[Dataset entries]
##############################

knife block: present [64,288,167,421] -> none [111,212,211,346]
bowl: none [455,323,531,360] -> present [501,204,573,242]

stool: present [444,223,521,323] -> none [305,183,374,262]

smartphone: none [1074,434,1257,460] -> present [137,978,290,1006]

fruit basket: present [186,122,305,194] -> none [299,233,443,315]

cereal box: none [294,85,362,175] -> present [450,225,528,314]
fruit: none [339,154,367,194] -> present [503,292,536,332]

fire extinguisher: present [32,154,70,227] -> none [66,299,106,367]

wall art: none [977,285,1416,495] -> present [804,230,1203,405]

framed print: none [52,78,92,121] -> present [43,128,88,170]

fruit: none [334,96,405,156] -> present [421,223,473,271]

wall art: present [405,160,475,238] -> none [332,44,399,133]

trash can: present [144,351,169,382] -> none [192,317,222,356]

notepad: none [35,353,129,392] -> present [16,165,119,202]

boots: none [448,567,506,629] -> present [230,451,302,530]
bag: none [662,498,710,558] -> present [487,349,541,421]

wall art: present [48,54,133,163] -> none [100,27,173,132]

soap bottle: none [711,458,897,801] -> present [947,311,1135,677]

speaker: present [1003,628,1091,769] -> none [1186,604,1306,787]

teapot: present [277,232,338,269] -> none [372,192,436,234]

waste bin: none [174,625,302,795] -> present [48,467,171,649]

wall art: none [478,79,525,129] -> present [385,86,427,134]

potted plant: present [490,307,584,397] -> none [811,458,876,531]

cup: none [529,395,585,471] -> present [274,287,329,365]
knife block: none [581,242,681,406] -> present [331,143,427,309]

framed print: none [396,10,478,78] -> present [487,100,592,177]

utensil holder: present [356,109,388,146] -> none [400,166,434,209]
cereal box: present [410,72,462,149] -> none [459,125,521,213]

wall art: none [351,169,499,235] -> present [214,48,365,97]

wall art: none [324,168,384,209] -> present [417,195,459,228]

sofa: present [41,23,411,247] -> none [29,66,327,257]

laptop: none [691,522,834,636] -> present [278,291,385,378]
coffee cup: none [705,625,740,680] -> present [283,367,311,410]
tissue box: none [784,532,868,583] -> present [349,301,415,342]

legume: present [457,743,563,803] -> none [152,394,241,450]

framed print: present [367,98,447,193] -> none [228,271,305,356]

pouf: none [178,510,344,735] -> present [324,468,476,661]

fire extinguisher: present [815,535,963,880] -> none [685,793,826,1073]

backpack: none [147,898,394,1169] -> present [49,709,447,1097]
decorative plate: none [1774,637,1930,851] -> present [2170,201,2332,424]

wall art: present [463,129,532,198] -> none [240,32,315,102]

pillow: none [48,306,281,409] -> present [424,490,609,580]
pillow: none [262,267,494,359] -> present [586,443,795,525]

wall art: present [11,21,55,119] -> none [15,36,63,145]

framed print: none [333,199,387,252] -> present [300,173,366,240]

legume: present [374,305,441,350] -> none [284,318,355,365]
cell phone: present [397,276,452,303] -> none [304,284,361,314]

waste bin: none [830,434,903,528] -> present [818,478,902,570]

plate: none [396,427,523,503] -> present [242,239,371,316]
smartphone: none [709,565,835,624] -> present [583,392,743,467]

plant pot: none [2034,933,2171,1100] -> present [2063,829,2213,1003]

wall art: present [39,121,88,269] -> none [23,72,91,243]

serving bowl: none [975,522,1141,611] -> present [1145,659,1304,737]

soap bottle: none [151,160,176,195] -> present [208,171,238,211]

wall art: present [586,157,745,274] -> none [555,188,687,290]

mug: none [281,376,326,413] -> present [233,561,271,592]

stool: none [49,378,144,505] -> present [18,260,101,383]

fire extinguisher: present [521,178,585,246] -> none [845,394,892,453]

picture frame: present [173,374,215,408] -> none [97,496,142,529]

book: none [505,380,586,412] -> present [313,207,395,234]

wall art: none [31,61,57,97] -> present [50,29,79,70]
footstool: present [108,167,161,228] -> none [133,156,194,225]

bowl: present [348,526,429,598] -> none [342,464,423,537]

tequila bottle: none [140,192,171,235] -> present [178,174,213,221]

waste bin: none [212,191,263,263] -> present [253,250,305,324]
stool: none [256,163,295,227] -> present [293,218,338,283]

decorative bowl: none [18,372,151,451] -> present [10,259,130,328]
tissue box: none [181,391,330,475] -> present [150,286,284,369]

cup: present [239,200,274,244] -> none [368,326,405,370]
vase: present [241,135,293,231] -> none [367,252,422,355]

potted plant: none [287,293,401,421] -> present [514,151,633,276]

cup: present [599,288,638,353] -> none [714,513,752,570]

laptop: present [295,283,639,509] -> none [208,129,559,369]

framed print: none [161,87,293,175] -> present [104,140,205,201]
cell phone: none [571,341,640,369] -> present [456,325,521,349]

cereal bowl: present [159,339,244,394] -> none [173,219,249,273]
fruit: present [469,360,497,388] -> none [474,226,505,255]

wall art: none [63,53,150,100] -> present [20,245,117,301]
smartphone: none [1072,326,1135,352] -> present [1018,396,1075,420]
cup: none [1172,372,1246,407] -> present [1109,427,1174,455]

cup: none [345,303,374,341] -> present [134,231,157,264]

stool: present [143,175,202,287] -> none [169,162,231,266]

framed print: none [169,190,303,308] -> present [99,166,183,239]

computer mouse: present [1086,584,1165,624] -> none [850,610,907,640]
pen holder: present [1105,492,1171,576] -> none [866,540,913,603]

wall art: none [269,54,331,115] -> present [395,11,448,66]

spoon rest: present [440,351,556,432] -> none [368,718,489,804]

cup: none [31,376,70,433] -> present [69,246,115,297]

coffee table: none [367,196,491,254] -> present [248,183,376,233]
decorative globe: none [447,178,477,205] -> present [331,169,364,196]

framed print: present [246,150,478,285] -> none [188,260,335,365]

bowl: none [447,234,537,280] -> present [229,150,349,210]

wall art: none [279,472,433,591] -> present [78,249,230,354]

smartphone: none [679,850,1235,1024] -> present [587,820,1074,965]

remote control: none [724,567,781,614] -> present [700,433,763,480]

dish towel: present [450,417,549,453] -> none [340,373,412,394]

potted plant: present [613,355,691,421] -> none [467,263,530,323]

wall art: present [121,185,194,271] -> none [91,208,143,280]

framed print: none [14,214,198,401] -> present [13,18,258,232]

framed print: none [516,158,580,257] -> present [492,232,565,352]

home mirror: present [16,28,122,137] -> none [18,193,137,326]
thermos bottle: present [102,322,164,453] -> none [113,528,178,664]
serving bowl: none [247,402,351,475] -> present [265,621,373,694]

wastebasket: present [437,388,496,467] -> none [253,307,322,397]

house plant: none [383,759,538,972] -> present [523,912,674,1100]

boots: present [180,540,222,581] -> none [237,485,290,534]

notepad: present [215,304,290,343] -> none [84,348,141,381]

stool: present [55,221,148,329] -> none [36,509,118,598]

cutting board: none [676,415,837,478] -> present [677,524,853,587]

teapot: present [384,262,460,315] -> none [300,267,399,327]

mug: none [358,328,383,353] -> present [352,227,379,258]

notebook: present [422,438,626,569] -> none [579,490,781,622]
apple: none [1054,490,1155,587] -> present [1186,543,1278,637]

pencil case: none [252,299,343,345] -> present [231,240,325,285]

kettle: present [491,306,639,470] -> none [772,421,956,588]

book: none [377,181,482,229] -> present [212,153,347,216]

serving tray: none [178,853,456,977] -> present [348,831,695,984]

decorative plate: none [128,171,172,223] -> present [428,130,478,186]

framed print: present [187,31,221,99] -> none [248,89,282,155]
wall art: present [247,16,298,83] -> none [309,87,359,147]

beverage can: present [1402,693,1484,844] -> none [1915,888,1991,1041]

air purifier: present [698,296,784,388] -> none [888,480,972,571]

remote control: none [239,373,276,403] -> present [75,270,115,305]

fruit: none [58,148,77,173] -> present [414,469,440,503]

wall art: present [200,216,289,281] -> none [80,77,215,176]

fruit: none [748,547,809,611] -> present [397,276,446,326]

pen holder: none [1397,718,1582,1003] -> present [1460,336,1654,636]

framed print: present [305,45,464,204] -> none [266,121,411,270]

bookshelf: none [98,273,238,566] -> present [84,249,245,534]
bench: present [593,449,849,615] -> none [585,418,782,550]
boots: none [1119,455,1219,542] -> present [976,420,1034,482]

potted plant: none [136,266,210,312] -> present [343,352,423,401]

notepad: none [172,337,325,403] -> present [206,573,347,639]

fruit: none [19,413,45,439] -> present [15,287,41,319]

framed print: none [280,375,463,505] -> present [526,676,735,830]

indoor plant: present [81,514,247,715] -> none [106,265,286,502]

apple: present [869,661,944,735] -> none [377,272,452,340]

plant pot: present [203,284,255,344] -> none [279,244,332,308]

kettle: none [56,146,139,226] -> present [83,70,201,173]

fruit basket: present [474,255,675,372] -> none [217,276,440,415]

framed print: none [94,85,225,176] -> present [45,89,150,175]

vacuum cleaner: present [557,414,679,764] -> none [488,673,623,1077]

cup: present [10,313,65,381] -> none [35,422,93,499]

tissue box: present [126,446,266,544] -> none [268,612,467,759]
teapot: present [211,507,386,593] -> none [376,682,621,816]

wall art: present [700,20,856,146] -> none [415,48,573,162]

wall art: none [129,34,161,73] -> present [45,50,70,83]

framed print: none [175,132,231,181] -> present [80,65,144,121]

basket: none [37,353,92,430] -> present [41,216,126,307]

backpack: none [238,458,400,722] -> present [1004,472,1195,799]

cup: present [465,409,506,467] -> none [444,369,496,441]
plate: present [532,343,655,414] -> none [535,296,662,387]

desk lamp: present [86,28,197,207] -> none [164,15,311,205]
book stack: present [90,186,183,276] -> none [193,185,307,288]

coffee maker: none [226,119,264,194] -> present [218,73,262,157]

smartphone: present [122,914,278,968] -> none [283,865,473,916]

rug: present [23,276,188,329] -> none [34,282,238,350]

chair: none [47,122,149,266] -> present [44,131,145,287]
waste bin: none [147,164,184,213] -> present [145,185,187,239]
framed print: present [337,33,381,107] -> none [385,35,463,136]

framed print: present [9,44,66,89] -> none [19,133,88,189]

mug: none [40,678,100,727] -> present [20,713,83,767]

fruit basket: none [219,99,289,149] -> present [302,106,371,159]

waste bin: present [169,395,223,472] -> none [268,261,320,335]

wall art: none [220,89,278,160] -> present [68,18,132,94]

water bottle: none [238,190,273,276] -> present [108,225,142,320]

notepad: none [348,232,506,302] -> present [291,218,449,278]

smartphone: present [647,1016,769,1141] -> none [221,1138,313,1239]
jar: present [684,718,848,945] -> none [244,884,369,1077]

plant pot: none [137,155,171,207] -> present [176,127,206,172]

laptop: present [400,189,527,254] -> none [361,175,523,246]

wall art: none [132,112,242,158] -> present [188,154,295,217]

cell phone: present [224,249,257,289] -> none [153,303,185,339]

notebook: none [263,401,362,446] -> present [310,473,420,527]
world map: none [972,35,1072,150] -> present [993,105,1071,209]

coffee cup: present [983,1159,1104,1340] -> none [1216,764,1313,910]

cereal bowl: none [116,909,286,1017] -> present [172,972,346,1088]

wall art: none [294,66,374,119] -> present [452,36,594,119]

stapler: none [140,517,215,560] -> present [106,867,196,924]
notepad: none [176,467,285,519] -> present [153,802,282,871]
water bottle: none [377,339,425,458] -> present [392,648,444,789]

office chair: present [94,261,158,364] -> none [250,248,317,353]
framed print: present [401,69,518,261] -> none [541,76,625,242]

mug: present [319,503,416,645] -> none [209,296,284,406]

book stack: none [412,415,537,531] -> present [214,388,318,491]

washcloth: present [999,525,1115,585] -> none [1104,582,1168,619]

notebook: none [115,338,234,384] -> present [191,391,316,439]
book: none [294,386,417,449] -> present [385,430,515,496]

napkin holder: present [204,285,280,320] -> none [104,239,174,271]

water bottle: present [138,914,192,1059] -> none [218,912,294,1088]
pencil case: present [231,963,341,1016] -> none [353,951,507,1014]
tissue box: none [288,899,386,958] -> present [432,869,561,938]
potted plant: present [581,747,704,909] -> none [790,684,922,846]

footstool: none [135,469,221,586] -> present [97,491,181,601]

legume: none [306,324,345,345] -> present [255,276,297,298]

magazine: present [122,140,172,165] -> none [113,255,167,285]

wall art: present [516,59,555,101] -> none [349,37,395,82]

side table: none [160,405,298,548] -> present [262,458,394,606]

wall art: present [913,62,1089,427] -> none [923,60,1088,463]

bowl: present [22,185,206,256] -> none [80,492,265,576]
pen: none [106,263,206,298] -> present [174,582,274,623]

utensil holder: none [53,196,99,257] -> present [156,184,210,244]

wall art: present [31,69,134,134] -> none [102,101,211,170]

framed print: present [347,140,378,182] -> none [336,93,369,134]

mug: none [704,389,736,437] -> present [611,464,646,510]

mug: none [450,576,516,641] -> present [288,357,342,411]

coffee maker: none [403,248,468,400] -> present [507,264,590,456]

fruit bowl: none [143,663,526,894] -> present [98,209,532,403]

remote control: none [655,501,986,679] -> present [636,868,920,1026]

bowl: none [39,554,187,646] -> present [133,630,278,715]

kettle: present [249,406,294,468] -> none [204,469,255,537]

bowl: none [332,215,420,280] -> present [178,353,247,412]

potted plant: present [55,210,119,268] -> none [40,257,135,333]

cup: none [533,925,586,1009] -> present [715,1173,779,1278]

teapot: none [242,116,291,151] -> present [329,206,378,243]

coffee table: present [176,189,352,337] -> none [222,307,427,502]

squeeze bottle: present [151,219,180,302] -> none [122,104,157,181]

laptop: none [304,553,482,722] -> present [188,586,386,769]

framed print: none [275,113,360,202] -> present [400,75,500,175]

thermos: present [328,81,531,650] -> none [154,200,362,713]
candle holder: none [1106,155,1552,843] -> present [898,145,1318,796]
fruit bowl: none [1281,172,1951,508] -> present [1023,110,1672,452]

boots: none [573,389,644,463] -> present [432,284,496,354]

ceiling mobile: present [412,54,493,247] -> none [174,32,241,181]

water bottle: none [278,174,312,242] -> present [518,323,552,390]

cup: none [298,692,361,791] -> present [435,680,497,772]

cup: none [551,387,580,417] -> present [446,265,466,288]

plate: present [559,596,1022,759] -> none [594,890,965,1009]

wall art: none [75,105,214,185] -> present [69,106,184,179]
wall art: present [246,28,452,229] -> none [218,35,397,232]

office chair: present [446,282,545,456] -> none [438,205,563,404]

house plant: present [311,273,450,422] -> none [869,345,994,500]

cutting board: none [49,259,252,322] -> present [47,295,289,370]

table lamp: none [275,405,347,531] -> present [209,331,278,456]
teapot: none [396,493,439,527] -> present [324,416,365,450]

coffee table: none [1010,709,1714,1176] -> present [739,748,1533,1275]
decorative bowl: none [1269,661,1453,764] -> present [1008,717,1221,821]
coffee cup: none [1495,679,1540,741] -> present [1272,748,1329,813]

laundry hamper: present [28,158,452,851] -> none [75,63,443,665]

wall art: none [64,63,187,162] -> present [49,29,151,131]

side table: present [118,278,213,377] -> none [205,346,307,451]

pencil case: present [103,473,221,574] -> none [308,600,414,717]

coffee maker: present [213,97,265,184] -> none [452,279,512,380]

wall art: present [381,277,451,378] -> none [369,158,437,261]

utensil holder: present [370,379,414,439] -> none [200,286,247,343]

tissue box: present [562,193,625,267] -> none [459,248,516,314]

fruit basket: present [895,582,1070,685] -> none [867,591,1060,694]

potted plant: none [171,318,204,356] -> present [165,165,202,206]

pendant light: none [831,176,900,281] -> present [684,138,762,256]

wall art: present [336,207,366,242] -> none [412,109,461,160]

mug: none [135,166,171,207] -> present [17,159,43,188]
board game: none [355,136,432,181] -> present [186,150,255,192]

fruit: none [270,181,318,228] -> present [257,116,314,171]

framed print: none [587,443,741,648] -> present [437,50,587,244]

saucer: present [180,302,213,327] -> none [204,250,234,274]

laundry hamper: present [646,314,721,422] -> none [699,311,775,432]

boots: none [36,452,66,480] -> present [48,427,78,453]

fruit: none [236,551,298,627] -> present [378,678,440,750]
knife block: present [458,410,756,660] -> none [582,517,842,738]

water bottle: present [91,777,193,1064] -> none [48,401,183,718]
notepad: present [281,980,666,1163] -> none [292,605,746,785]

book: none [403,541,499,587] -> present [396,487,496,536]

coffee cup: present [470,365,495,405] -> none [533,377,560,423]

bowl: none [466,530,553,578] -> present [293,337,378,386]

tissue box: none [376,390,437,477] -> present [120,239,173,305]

##############################

:: TASK REQUIREMENTS ::
Among the entries above, locate the lines containing "coffee maker: present" and "board game: none", and transcribe exactly those two lines and all lines between.

:: SOLUTION TO THIS EXERCISE ::
coffee maker: present [213,97,265,184] -> none [452,279,512,380]

wall art: present [381,277,451,378] -> none [369,158,437,261]

utensil holder: present [370,379,414,439] -> none [200,286,247,343]

tissue box: present [562,193,625,267] -> none [459,248,516,314]

fruit basket: present [895,582,1070,685] -> none [867,591,1060,694]

potted plant: none [171,318,204,356] -> present [165,165,202,206]

pendant light: none [831,176,900,281] -> present [684,138,762,256]

wall art: present [336,207,366,242] -> none [412,109,461,160]

mug: none [135,166,171,207] -> present [17,159,43,188]
board game: none [355,136,432,181] -> present [186,150,255,192]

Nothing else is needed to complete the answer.